Your task is to retype, exactly and with nothing else, every line from the one containing "147 876 370.9" to the end of the listing.

######

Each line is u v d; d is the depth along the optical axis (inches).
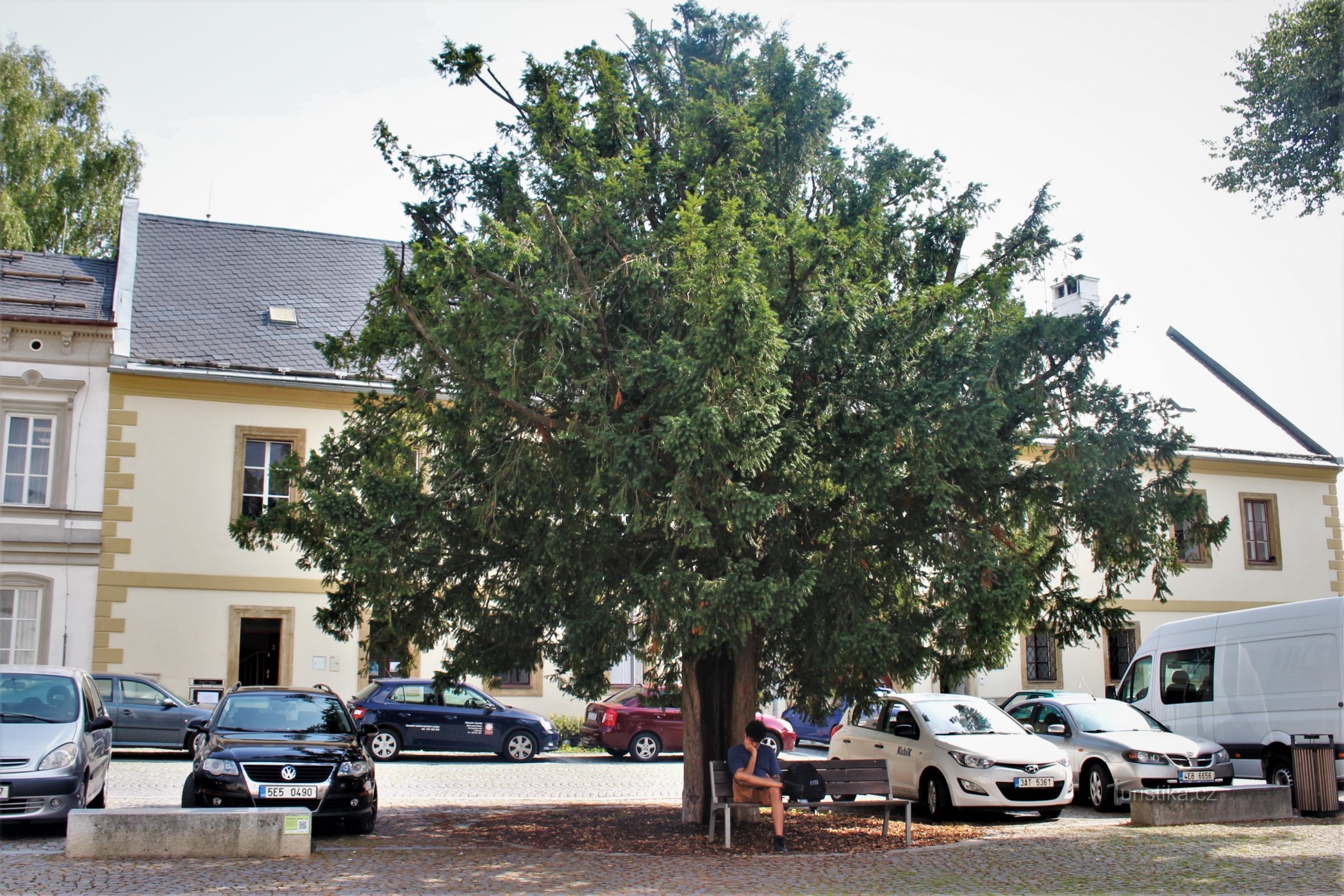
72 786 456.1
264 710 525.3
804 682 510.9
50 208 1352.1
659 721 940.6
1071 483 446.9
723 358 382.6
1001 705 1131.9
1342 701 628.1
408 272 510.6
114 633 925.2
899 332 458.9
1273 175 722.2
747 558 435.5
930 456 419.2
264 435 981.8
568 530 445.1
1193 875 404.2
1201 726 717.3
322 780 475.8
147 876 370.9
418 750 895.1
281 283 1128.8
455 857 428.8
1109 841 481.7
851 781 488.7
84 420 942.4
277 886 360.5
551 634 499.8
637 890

######

Result of this exercise:
147 876 370.9
418 750 895.1
281 283 1128.8
455 857 428.8
1109 841 481.7
851 781 488.7
84 420 942.4
277 886 360.5
551 634 499.8
637 890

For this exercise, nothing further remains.